> _What this task involves_: Please copy, exactly as written, the span from the first line below to the line that contains "left shoulder: (164, 155)", including both, and skip the pictures.

> _Human keypoint data_:
☆ ☆ ☆ ☆ ☆

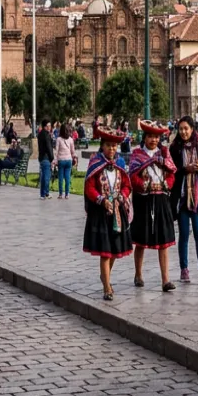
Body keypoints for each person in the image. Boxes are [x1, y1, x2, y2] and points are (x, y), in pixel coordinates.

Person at [83, 127, 133, 300]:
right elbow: (89, 187)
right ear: (102, 146)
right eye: (109, 146)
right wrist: (101, 199)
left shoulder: (119, 164)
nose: (112, 149)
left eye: (114, 146)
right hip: (101, 212)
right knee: (105, 251)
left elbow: (127, 184)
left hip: (117, 212)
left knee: (114, 251)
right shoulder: (95, 163)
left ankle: (105, 276)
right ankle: (107, 287)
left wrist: (122, 196)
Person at [128, 120, 177, 292]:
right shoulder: (137, 155)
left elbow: (171, 175)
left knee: (163, 241)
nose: (154, 140)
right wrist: (144, 185)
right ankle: (138, 274)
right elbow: (133, 177)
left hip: (161, 200)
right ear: (145, 137)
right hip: (144, 200)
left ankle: (165, 280)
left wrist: (166, 185)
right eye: (150, 137)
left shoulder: (164, 155)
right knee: (140, 240)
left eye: (156, 137)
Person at [169, 116, 198, 285]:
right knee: (184, 234)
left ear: (192, 129)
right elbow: (171, 171)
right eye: (181, 129)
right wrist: (185, 169)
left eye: (186, 128)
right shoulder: (175, 147)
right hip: (181, 198)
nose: (184, 132)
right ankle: (184, 269)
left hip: (197, 196)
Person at [55, 121, 77, 199]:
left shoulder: (58, 139)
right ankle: (67, 194)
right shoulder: (71, 139)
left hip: (61, 160)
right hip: (69, 160)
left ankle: (61, 194)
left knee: (60, 178)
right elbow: (73, 151)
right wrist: (74, 157)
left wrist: (55, 161)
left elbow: (56, 151)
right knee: (67, 177)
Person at [36, 120, 54, 200]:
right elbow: (49, 148)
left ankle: (45, 193)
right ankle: (44, 194)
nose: (50, 128)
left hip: (41, 157)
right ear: (45, 126)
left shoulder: (40, 134)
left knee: (43, 176)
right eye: (48, 126)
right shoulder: (46, 135)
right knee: (46, 177)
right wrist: (52, 158)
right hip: (46, 157)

☆ ☆ ☆ ☆ ☆

> _Completed exercise_:
Body keypoints for each person in the image. Boxes are [x1, y1, x2, y2] and points are (x, y), in pixel coordinates.

Person at [83, 127, 133, 300]:
right elbow: (89, 187)
right ear: (102, 146)
right eye: (109, 146)
right wrist: (101, 199)
left shoulder: (119, 164)
nose: (112, 149)
left eye: (114, 146)
right hip: (101, 212)
right knee: (105, 251)
left elbow: (127, 184)
left hip: (117, 212)
left knee: (114, 251)
right shoulder: (95, 163)
left ankle: (105, 276)
right ankle: (107, 287)
left wrist: (122, 196)
Person at [128, 120, 177, 292]:
right shoulder: (137, 155)
left elbow: (171, 175)
left knee: (163, 241)
nose: (154, 140)
right wrist: (144, 185)
right ankle: (138, 274)
right elbow: (133, 177)
left hip: (161, 200)
right ear: (145, 137)
right hip: (144, 200)
left ankle: (165, 280)
left wrist: (166, 185)
right eye: (150, 137)
left shoulder: (164, 155)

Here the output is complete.